### Exercise instructions
The part below that opens with the line containing "cup: present [261,347,307,393]" and closes with the line containing "fruit: present [315,66,349,102]" should be copied exactly, minus any pictures.

### Provided entries
BEGIN

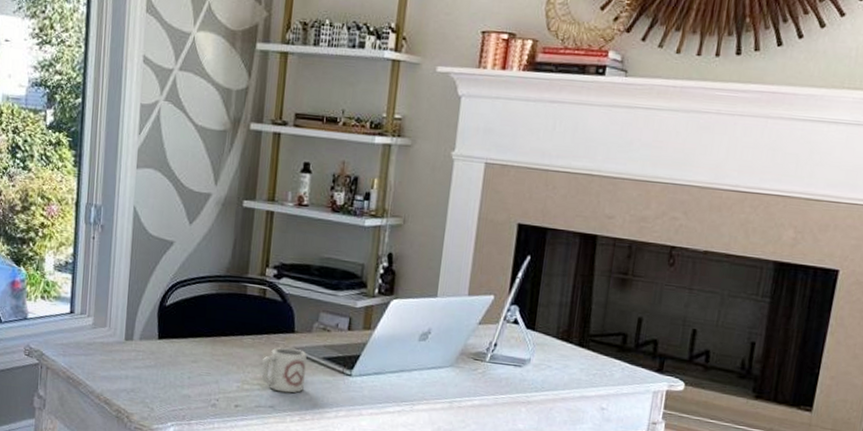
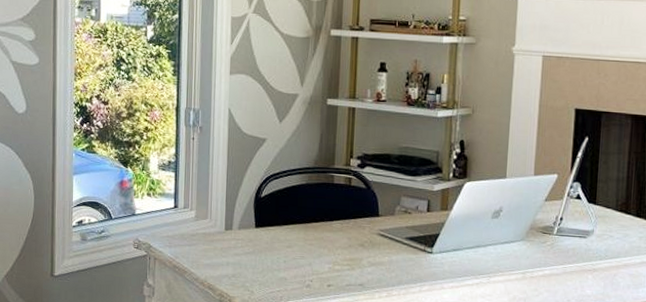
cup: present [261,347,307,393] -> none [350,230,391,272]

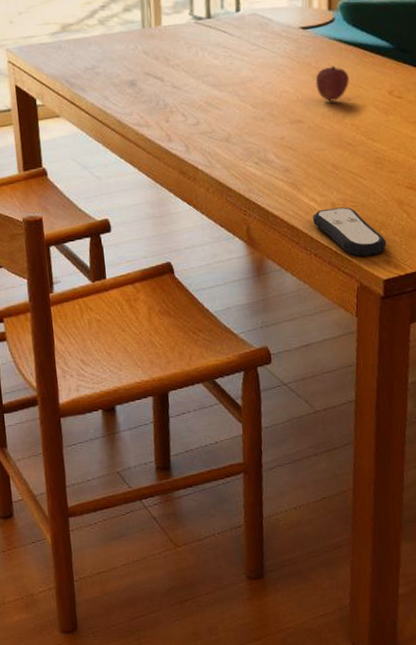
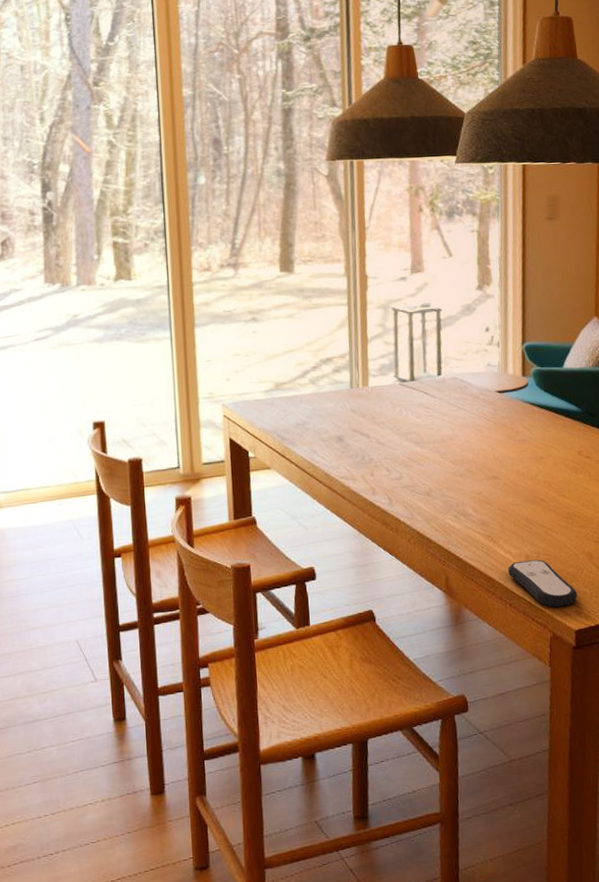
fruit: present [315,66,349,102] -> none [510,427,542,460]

END
BEGIN

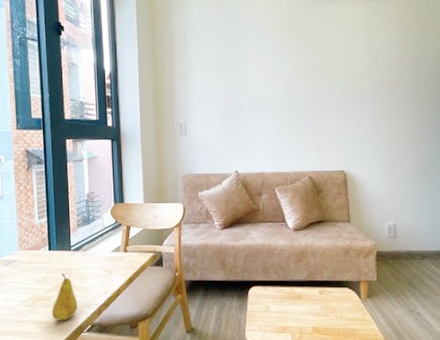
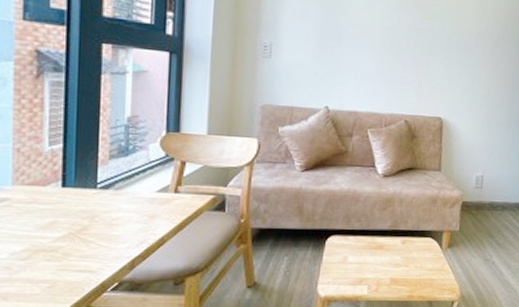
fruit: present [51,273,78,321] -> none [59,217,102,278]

END

### Answer
cup: present [261,347,307,393] -> none [350,230,391,272]

fruit: present [315,66,349,102] -> none [510,427,542,460]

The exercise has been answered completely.